WHAT YOU ARE ASKED TO DO
In the listing below, pick out lines with "down".

━━━ SOURCE RECORDS ━━━

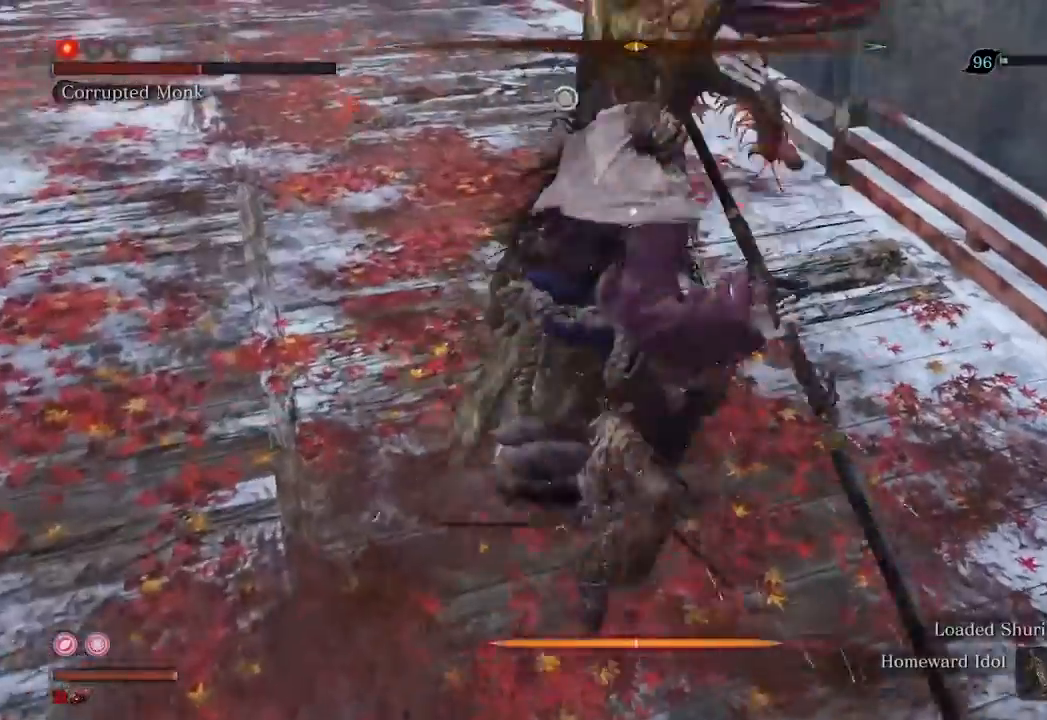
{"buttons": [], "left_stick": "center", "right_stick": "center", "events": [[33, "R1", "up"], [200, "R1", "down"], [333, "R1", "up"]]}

━━━
━━━ SOURCE RECORDS ━━━

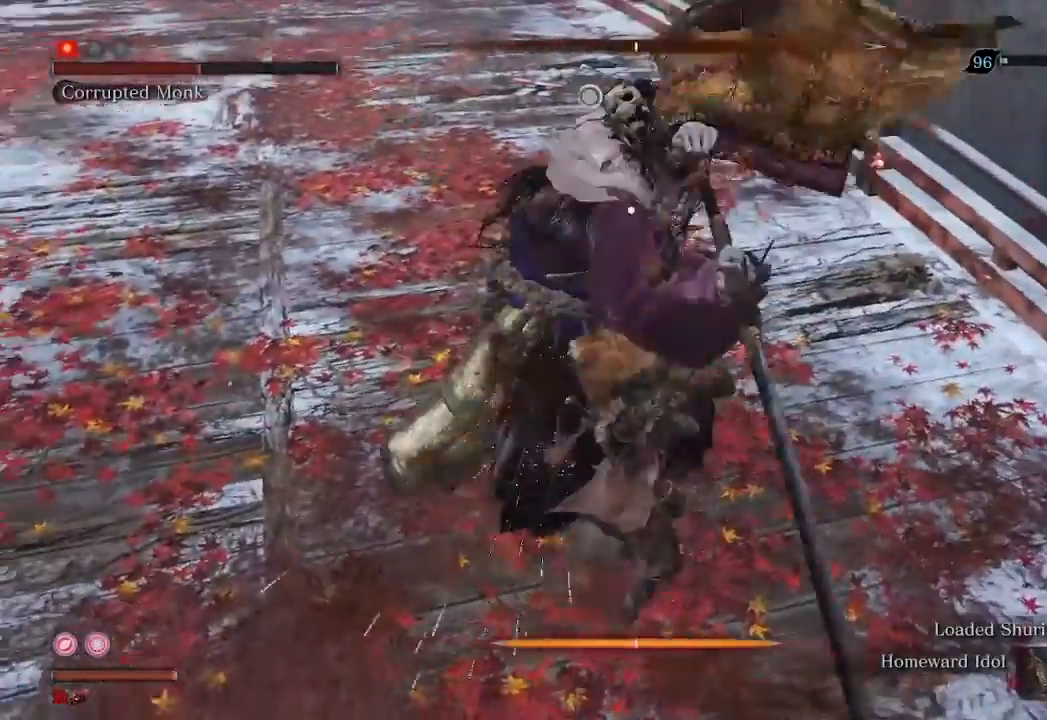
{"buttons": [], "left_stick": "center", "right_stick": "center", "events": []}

━━━
━━━ SOURCE RECORDS ━━━

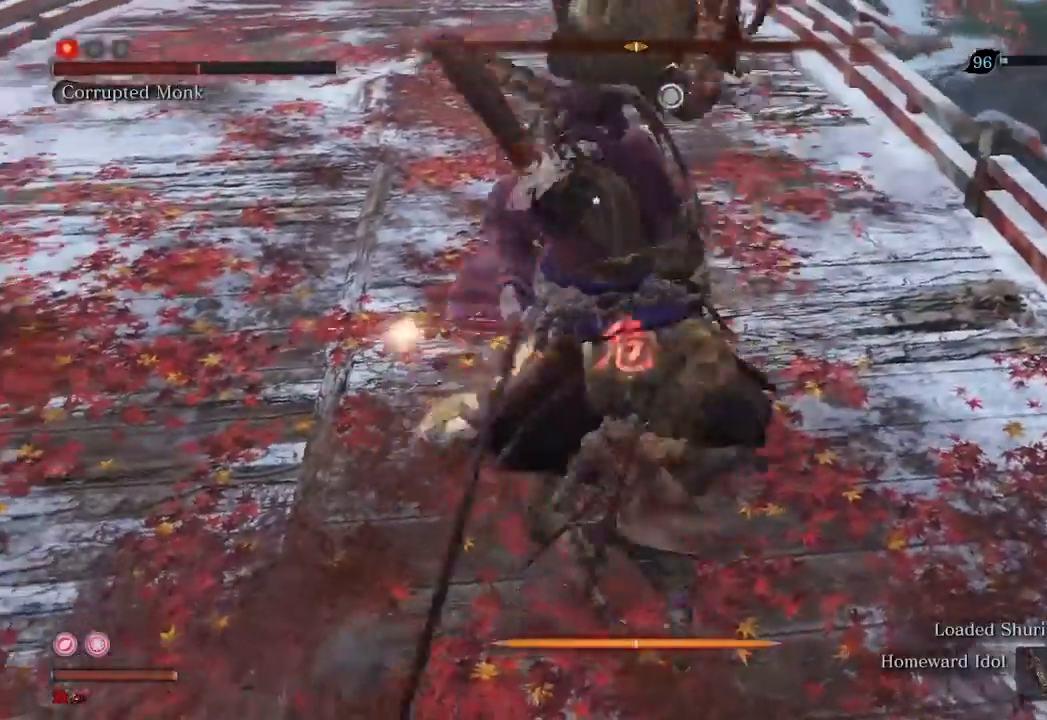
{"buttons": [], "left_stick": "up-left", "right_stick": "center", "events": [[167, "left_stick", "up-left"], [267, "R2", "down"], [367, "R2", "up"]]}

━━━

RESPONSE TO THE TASK
{"buttons": [], "left_stick": "center", "right_stick": "center", "events": [[33, "R1", "up"], [200, "R1", "down"], [333, "R1", "up"]]}
{"buttons": [], "left_stick": "up-left", "right_stick": "center", "events": [[167, "left_stick", "up-left"], [267, "R2", "down"], [367, "R2", "up"]]}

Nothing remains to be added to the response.